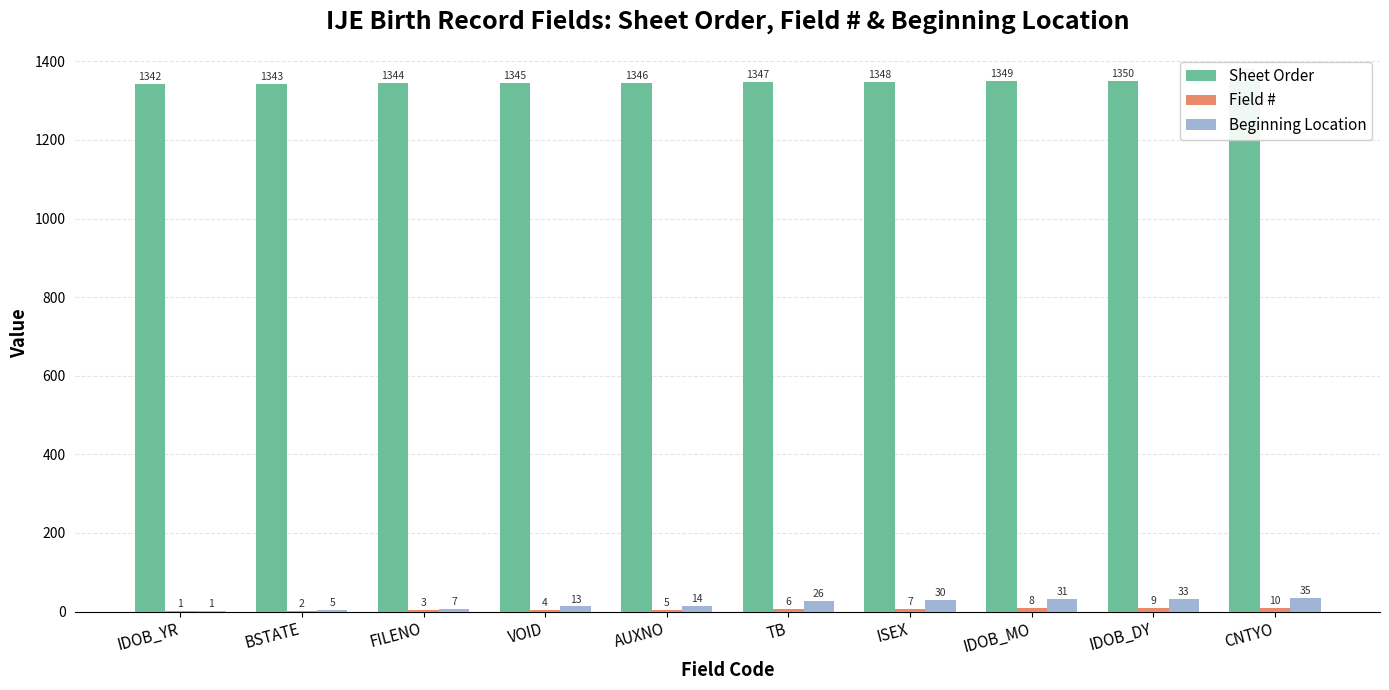

Where does the Sheet Order series first go above 1347?

ISEX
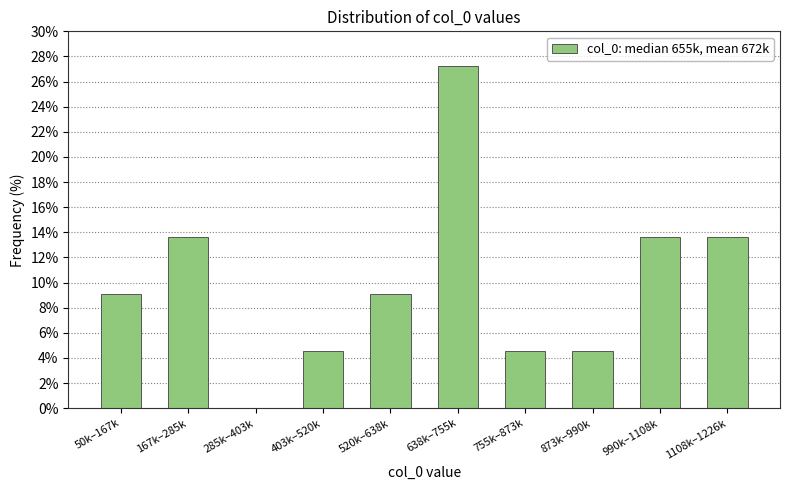

Reading left to right, transcribe all the data shown in this chart.

50k–167k=9.1	167k–285k=13.6	285k–403k=0.0	403k–520k=4.5	520k–638k=9.1	638k–755k=27.3	755k–873k=4.5	873k–990k=4.5	990k–1108k=13.6	1108k–1226k=13.6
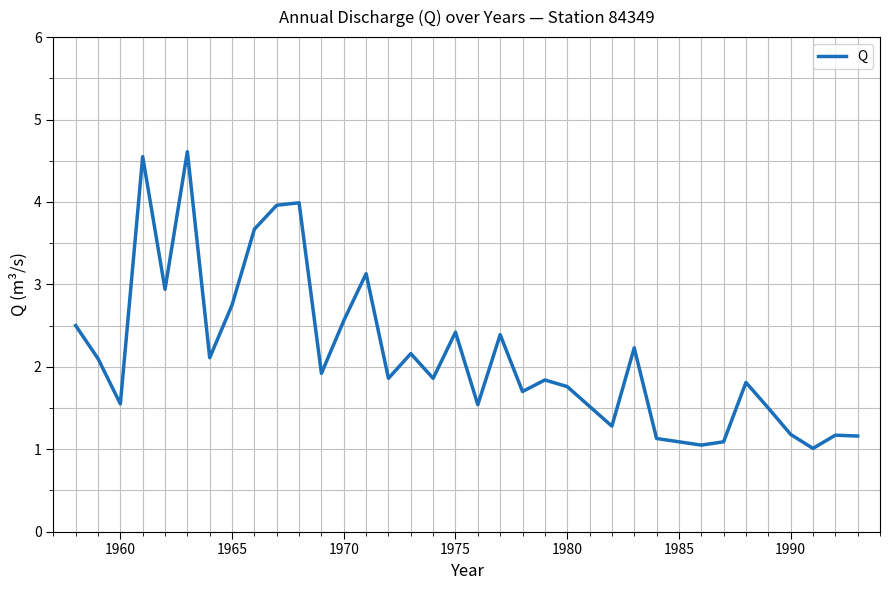

What is the greatest value displayed?

4.6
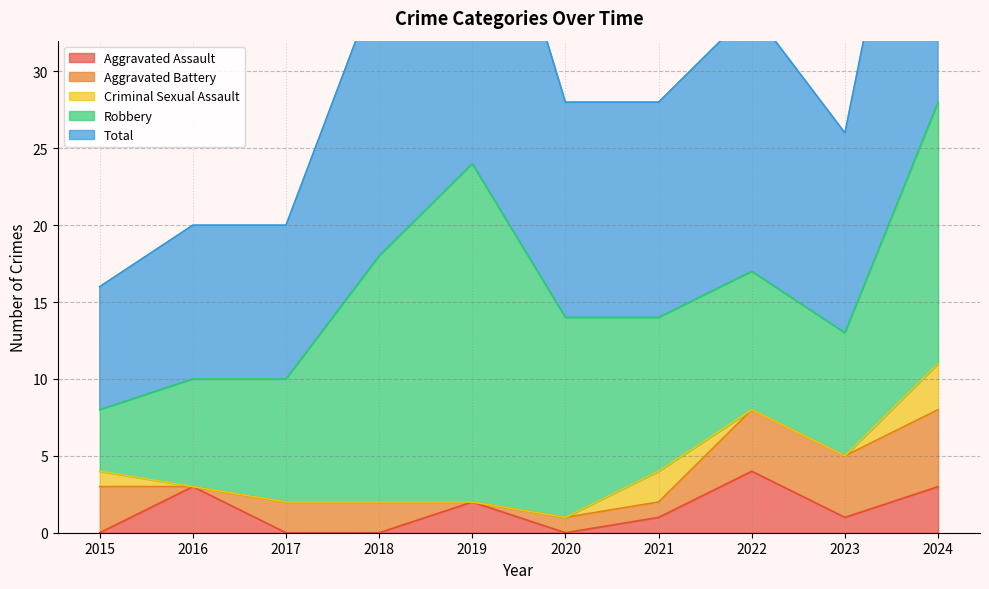

True or false: Criminal Sexual Assault and Total cross at least once.

False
----
Could you copy out the lines above word for word, leaving out the pictures?

# RESULT OF THIS EXERCISE
Where does the Sheet Order series first go above 1347?

ISEX

Reading left to right, transcribe all the data shown in this chart.

50k–167k=9.1	167k–285k=13.6	285k–403k=0.0	403k–520k=4.5	520k–638k=9.1	638k–755k=27.3	755k–873k=4.5	873k–990k=4.5	990k–1108k=13.6	1108k–1226k=13.6

What is the greatest value displayed?

4.6

True or false: Criminal Sexual Assault and Total cross at least once.

False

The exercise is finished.